Intelligent Giving

Josh made a comment last night that made me think. He said he's reached the age that he always thought of when he thought of being 'grown up'. He said a guy that looked like a young businessman- definitely 'grown-up'- in a station wagon we've actually talked about getting went through the drive-thru at the bank yesterday, and when Josh looked at his drivers license, he saw he was only 3 years older than us. I said, yeah, we're out on our own, all married and with full time jobs and such. I guess you can call that 'grown-up'.
Speaking of having jobs, we now have significant paychecks coming regularly and we're being able to worship by tithing. Over and above tithing, however, we've talked about how else we want to give, and to what sort of organizations. I've talked about this before a long while ago, coming from a slightly different angle.
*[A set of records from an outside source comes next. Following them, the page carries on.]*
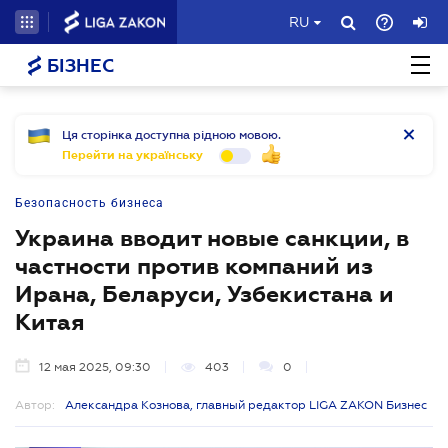
RU
БІЗНЕС
Ця сторінка доступна рідною мовою.
Перейти на українську
Безопасность бизнеса
Украина вводит новые санкции, в
частности против компаний из
Ирана, Беларуси, Узбекистана и
Китая
12 мая 2025, 09:30
403
0
Автор:
Александра Кознова, главный редактор LIGA ZAKON Бизнес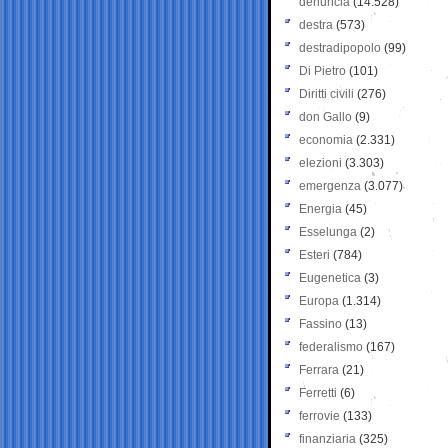
denuncia
(14.528)
destra
(573)
destradipopolo
(99)
Di Pietro
(101)
Diritti civili
(276)
don Gallo
(9)
economia
(2.331)
elezioni
(3.303)
emergenza
(3.077)
Energia
(45)
Esselunga
(2)
Esteri
(784)
Eugenetica
(3)
Europa
(1.314)
Fassino
(13)
federalismo
(167)
Ferrara
(21)
Ferretti
(6)
ferrovie
(133)
finanziaria
(325)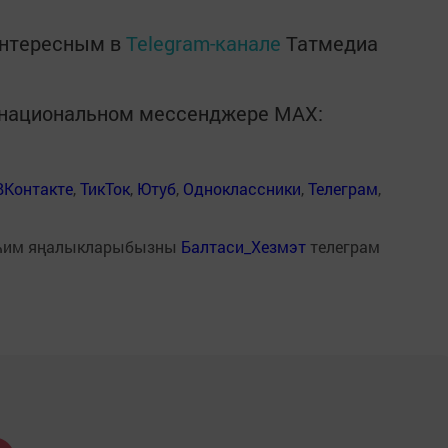
интересным в
Telegram-канале
Татмедиа
в национальном мессенджере MАХ:
ВКонтакте
,
ТикТок
,
Ютуб
,
Одноклассники
,
Телеграм
,
һим яңалыкларыбызны
Балтаси_Хезмэт
телеграм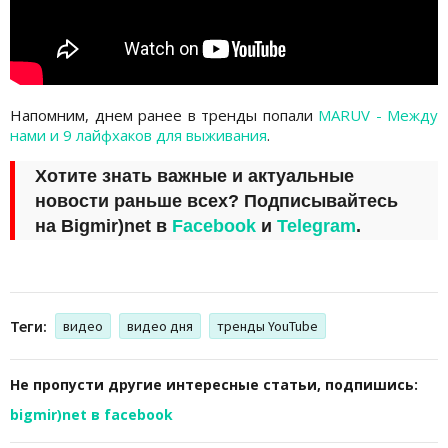
Напомним, днем ранее в тренды попали
MARUV - Между
нами и 9 лайфхаков для выживания
.
Хотите знать важные и актуальные
новости раньше всех? Подписывайтесь
на
Bigmir)net
в
Facebook
и
Telegram
.
Теги:
видео
видео дня
тренды YouTube
Не пропусти другие интересные статьи, подпишись:
bigmir)net в facebook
I came across a site today called Charity Navigator which publishes and ranks charities (and ministries) based on their financial responsibility. I thin kit is important that wherever we choose to give, that the gift be used with good stewardship and in a way that makes a difference and forwards the goal of the organization. A good example I found on the site was World Vision. On their fact page, you can see that the vast majority of what they get, they spend on their programs, rather than their office or fundraising. Another strong point is that they don't spend more than they have, so they budget well and are responsible with what God gives them through others.

Taylor is listed on the site, and I was happy with their report as well. These are slightly old numbers, as they list Dr Gyertson as president. Taylor could be in for some trouble, though...

A link I clicked on from the front page of the site was titled Charities Routinely in the Red, a list of charities that spent more than they got- a LOT more- over the last 3 years. The only organization I recognized on the list was the fairly-well-known American Bible Society, listing none other than Taylor's own Eugene Habecker as the president, with an impressive salary, I might add, for an organization that isn't making ends meet. I have a deep respect for Dr Habecker, I enjoy hearing him speak, and I appreciate the way he's handled everything that has happened at Taylor during his term. I just really hope he learned a thing or two from the deficits at ABS, and that the same thing doesn't happen under his watch at Taylor, especially with the big plans in the works for a science building and other (expensive) campus changes.

I like Taylor and trust the leadership. I'm sure all will be fine. This was just an interesting find today.


Ashley said...

So has Taylor started calling you asking for money yet? ;-)

Ashley said...

By the way, thanks for that site. I like being able to give money away now that I get a significant paychecks. Paul and I have decided to focus our giving (other than tithes to our church) on missions and missionaries, and I love doing that.

Kristen said...

Very intersting find. It does worry me a bit....

Dave said...

Interesting post. Judging charities on the amount of money they spend on programs vs administration puts us all into a very gray area. It implies that charities, unlike any other kind of organization, doesn't need support, overheads and backup. All commercial companies would grind to a halt without these things, and we never judge, say, car companies, on how much they spend on administration.